▶ _What needs to be done_:
Report every line of the listing below that contains the word "Garantie", and copy each such line in full.

---+---

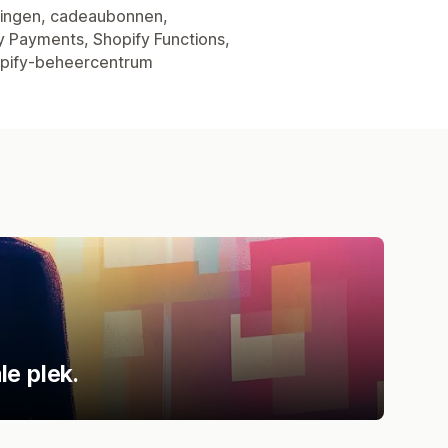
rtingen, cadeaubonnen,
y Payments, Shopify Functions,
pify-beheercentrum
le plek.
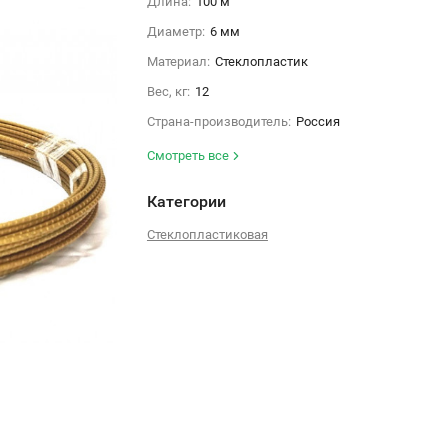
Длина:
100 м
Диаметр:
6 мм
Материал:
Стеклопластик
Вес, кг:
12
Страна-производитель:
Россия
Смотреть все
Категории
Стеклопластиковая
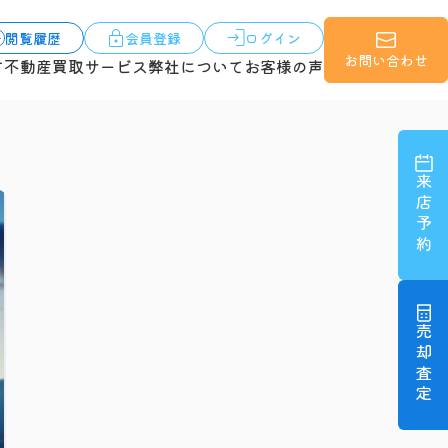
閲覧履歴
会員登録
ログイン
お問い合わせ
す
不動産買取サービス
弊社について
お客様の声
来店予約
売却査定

---+---

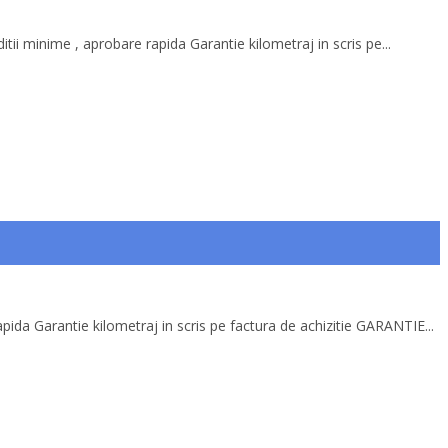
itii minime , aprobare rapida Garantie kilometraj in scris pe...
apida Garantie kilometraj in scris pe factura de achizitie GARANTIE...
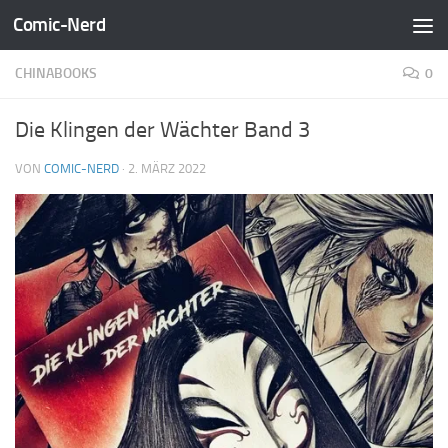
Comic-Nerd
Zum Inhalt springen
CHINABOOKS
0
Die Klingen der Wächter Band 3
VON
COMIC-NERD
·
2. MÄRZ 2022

---+---

▶ _Answer section_:
itii minime , aprobare rapida Garantie kilometraj in scris pe...
apida Garantie kilometraj in scris pe factura de achizitie GARANTIE...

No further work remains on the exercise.